Tool Evaluation Checklist

To streamline your process, use this basic checklist when introducing new software tools to your project:

• Identify the exact version and configuration of the tool being used.
• Document the specific use cases for the tool within your project.
• Determine the Tool Impact (TI1 or TI2) based on the use case.
• Map out all downstream verification activities to determine Error Detection (TD1-TD4).
• Calculate the TCL based on the ISO 26262 matrix.
• Select the appropriate qualification method based on the highest applicable ASIL.
• Document all findings in a Tool Qualification Report.

The Human Element: Why Qualified Tools Do Not Replace Engineering Judgment

It is easy to fall into the trap of believing that a fully qualified, TCL1-equivalent toolchain guarantees a safe product. This is a dangerous misconception. Tool qualification ensures that the software tool performs its specified function correctly. It does not ensure that your initial design is safe.

If you feed flawed requirements into a highly qualified code generator, it will perfectly generate flawed code. If you use a certified static analysis tool but ignore the warnings it produces, the qualification effort is wasted.

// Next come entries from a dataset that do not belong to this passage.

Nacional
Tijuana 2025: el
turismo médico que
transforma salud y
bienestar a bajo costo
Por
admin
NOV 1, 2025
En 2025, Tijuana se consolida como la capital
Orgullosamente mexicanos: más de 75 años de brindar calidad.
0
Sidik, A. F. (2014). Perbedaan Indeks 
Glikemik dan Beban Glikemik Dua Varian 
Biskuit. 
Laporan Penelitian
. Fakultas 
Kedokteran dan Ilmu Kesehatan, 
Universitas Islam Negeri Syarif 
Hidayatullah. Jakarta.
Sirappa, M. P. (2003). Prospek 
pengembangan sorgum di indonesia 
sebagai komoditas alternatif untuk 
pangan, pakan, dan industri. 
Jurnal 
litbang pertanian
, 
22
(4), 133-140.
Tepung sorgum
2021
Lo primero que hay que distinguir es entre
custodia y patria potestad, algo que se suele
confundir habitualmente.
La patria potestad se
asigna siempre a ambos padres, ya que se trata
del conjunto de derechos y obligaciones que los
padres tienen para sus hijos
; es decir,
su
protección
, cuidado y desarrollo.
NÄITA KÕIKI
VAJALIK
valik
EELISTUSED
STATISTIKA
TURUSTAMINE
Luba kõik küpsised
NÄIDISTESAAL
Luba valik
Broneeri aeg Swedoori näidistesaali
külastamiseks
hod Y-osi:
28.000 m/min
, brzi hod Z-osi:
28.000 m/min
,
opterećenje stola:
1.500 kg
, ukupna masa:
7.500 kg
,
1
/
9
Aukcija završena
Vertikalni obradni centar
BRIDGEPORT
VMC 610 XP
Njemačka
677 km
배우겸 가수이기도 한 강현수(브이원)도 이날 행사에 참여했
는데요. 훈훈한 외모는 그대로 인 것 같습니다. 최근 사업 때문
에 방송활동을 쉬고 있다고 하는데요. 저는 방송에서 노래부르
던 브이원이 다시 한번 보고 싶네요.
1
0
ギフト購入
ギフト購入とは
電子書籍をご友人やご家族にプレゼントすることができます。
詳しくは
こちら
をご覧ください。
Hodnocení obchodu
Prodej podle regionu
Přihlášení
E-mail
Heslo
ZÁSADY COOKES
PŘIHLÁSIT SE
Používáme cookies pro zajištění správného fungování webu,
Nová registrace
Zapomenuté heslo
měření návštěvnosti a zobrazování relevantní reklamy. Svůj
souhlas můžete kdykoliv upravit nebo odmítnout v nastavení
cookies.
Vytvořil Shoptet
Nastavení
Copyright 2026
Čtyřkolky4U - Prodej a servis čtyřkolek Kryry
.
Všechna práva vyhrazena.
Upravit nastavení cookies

As the old software engineering adage goes, "A fool with a tool is still a fool." Tool qualification will not solve all your engineering problems, but it will certainly help mitigate the hidden ones.

True functional safety requires a holistic approach. Qualified tools must be paired with competent engineers, strong safety culture, and rigorous architectural design. The tool is simply a lever; the engineer must still know where to apply the force.

Next Steps in Your Functional Safety Journey

Understanding the nuances of TI, TD, TCL, and the various qualification methods is essential for any modern automotive engineering team. Getting this wrong can lead to massive project delays, costly rework, or worse, compromised vehicle safety.

If you found this breakdown helpful, it is time to turn theory into practice. Dive deeper with our comprehensive courses on the ISO 26262 Academy platform. Whether you need to master tool qualification or understand system-level safety concepts, we have the resources to elevate your expertise. Test your knowledge with our free practice exams or explore our advanced modules to ensure your next project is both compliant and genuinely safe.

Abbreviations & Key Definitions

• ASIL - Automotive Safety Integrity Level, a risk classification scheme defined by ISO 26262.
• C - A general-purpose programming language widely used in automotive embedded systems.
• EPS - Electronic Power Steering, a critical vehicle system that assists the driver in steering.
• IEC 61508 - The international standard for electrical, electronic, and programmable electronic safety-related systems.
• ISO 26262 - The international standard for functional safety of road vehicles.
• MBD - Model-Based Design, a mathematical and visual method of addressing problems associated with designing complex control systems.
• TCL - Tool Confidence Level, a metric used to determine the need for software tool qualification.
• TD - Tool Error Detection, the degree of confidence that a tool-induced error will be detected.
• TI - Tool Impact, the possibility that a tool malfunction can introduce or fail to detect an error in a safety-related item.